TASK
Using the material that follows, identify and copy each line with the string "below".

DATA FOR REVIEW
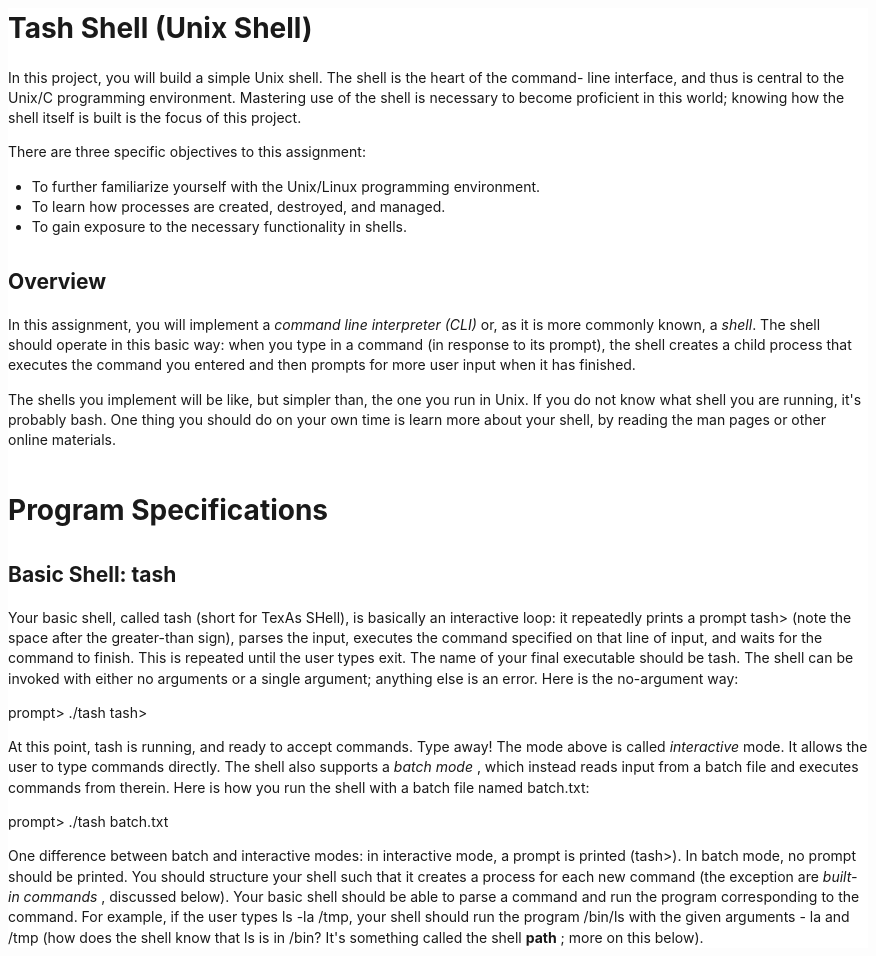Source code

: # Tash Shell (Unix Shell)


In this project, you will build a simple Unix shell. The shell is the heart of the command-
line interface, and thus is central to the Unix/C programming environment. Mastering use
of the shell is necessary to become proficient in this world; knowing how the shell itself is
built is the focus of this project.

There are three specific objectives to this assignment:

- To further familiarize yourself with the Unix/Linux programming environment.
- To learn how processes are created, destroyed, and managed.
- To gain exposure to the necessary functionality in shells.

## Overview

In this assignment, you will implement a _command line interpreter (CLI)_ or, as it is more
commonly known, a _shell_. The shell should operate in this basic way: when you type in a
command (in response to its prompt), the shell creates a child process that executes the
command you entered and then prompts for more user input when it has finished.

The shells you implement will be like, but simpler than, the one you run in Unix. If you do
not know what shell you are running, it's probably bash. One thing you should do on your own time is learn more about your shell, by reading the man pages or other online materials.

# Program Specifications

## Basic Shell: tash

Your basic shell, called tash (short for TexAs SHell), is basically an interactive loop: it
repeatedly prints a prompt tash> (note the space after the greater-than sign), parses the
input, executes the command specified on that line of input, and waits for the command
to finish. This is repeated until the user types exit. The name of your final executable
should be tash.
The shell can be invoked with either no arguments or a single argument; anything else is
an error. Here is the no-argument way:

prompt> ./tash
tash>

At this point, tash is running, and ready to accept commands. Type away!
The mode above is called _interactive_ mode. It allows the user to type commands directly.
The shell also supports a _batch mode_ , which instead reads input from a batch file and
executes commands from therein. Here is how you run the shell with a batch file
named batch.txt:

prompt> ./tash batch.txt

One difference between batch and interactive modes: in interactive mode, a prompt is
printed (tash>). In batch mode, no prompt should be printed.
You should structure your shell such that it creates a process for each new command (the
exception are _built-in commands_ , discussed below). Your basic shell should be able to
parse a command and run the program corresponding to the command. For example, if
the user types ls -la /tmp, your shell should run the program /bin/ls with the given
arguments - la and /tmp (how does the shell know that ls is in /bin? It's something called
the shell **path** ; more on this below).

EXERCISE ANSWER
exception are _built-in commands_ , discussed below). Your basic shell should be able to
the shell **path** ; more on this below).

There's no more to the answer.